We have also witnessed a narrowing of the gap between critical illness plans and Vitality’s serious illness cover. Both have edged towards the other and it may be that the difference is eventually seen as minimal.
For the future, the overall trend should be to cover the mental or physical outcome and not plain adherence to a condition name. This is logical as it cements the relationship between insurer and client and bolsters confidence in an industry that for decades has fought consumer distrust, frequently of its own making.
The future looks bright for critical illness because there has never been a higher level of competence with regard to product design and with insurers trying to do the right thing. The aim should be to enfranchise those policyholders who suffer debilitating outcomes regardless of whether the actual condition is named in the policy. The major conditions are already included so the addition of relatively rare peripheral conditions should have a minimal impact on cost. With neurological conditions there are numerous rare but devastating illnesses that cause permanent loss of motor function or permanent deficit yet fall outside the scope of most plans. Thus far, only AIG has had the courage to introduce a claim wording that encompasses these.
Nonetheless, there is much more to do in this area as there is with the profusion of condition names. Insurers are using four or five different names for the same condition - such as respiratory failure - and this invariably translates into confusion amongst advisers and consumers alike. This is an area calling out for conformity with a resulting simplicity.

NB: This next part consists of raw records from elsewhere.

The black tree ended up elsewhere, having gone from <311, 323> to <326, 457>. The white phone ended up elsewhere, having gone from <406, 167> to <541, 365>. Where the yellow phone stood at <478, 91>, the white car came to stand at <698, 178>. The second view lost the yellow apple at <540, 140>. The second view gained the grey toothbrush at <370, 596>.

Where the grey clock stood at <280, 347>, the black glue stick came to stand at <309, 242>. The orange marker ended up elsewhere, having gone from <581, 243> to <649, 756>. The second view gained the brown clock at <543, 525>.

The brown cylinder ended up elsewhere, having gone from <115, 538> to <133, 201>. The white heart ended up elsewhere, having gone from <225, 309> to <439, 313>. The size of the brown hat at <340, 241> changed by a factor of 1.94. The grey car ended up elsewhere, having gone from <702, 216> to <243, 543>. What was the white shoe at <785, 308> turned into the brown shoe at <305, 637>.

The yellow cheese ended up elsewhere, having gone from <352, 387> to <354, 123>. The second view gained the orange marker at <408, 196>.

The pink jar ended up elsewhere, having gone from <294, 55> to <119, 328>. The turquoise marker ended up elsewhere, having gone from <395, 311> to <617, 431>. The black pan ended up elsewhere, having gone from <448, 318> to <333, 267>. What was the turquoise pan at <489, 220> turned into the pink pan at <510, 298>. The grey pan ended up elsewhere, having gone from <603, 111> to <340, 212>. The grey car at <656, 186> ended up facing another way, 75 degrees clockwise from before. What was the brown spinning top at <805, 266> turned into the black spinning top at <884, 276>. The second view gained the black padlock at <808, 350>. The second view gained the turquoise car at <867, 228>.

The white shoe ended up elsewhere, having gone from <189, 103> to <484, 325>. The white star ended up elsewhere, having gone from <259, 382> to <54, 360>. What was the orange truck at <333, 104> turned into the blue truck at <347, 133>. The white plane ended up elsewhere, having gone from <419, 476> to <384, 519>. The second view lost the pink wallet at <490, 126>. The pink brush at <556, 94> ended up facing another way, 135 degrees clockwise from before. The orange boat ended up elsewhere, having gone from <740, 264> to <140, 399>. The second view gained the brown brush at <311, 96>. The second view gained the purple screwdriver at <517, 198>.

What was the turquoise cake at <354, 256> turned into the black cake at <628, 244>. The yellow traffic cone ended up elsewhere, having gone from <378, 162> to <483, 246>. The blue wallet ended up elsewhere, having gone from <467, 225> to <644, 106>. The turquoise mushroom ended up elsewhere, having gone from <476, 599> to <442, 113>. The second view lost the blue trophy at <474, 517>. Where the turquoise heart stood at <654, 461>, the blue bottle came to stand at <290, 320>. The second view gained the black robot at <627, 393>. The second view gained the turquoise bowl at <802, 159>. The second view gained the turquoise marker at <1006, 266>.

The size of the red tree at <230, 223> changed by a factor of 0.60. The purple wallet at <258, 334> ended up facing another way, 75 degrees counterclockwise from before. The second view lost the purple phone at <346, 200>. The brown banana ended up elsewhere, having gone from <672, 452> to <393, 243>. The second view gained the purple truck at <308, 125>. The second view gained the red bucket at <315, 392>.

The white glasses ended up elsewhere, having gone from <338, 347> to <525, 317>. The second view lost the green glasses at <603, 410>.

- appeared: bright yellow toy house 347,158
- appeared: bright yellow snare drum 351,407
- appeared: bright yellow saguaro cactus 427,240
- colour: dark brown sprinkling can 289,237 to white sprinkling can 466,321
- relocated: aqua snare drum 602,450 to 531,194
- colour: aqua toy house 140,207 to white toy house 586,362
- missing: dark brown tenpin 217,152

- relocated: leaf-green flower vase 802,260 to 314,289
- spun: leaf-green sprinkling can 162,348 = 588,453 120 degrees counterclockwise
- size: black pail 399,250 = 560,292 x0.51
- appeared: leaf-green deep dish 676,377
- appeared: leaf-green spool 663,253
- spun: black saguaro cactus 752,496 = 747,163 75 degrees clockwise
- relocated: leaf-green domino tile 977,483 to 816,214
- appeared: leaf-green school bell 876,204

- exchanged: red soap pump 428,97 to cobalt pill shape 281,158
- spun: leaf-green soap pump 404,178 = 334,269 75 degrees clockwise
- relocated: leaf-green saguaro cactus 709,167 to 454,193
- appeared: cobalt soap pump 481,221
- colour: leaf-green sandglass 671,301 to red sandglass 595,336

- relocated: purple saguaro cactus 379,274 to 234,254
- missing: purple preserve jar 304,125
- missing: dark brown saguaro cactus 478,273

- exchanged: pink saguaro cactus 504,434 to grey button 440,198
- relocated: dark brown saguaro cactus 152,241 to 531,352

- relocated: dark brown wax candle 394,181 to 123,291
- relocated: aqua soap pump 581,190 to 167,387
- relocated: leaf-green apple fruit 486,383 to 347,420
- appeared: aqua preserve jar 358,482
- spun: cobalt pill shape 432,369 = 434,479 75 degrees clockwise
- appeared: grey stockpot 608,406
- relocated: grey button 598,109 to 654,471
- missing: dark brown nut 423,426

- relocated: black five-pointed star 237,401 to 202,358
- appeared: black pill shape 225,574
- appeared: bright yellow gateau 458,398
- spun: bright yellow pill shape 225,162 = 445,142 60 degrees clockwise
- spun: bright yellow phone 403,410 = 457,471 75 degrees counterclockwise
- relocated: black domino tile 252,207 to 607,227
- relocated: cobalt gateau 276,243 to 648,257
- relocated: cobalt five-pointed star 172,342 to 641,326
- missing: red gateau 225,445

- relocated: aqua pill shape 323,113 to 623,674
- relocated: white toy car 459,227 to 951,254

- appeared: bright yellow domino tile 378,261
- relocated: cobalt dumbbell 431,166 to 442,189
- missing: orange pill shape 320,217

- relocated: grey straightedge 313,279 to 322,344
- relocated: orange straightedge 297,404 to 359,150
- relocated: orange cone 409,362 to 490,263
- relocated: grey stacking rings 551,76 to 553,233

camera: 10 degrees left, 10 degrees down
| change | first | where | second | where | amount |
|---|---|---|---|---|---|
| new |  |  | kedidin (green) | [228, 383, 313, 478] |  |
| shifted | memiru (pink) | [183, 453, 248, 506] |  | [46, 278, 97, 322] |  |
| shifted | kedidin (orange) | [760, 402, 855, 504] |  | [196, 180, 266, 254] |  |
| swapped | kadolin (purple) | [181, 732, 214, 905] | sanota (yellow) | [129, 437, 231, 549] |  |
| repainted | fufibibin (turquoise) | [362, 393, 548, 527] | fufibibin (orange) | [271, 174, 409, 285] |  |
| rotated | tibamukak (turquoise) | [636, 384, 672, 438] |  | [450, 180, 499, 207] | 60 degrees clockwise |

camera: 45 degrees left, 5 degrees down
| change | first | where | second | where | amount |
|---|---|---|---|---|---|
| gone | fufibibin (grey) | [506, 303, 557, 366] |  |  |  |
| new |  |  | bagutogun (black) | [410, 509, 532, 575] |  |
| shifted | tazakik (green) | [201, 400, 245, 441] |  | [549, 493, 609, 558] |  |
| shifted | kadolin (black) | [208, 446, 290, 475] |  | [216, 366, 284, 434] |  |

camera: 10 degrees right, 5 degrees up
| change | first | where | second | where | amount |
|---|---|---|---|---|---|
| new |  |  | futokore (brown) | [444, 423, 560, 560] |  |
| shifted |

Another matter requiring a rethink is the design of policy and key facts documents. As somebody who spends far too many solitary hours leafing through these tomes, I can state categorically that they are too wordy. They are generally difficult to navigate and oftentimes spoiled by a range of fonts and the use of groovy colour schemes that detract from the reading experience and make photocopying pages nigh on impossible. Do we need pictures of grinning families? Obviously each document has to meet certain regulatory requirements but needless repetition and confusing verbiage needs eradicating.
The signposting initiative has already proved a success with firms like Vita and Future Proof assisting introduced clients from various firms. However, we need to persuade more advisers to integrate protection into their everyday work. Many years back Sun Alliance offered two options to non-standard applicants – pay an extra premium or have a condition excluded whilst retaining the standard premium. This approach offered choice and resulted in advisers showing a greater interest in non-standard lives. Surely, in today's digital age, this is achievable fairly easily?
Without doubt, today’s plans are vastly superior to those from ten or fifteen years ago, particularly for females. CIExpert provides an evaluation allowing advisers to readily understand plan differences so that an informed choice can be made – an essential requirement when reviewing client plans.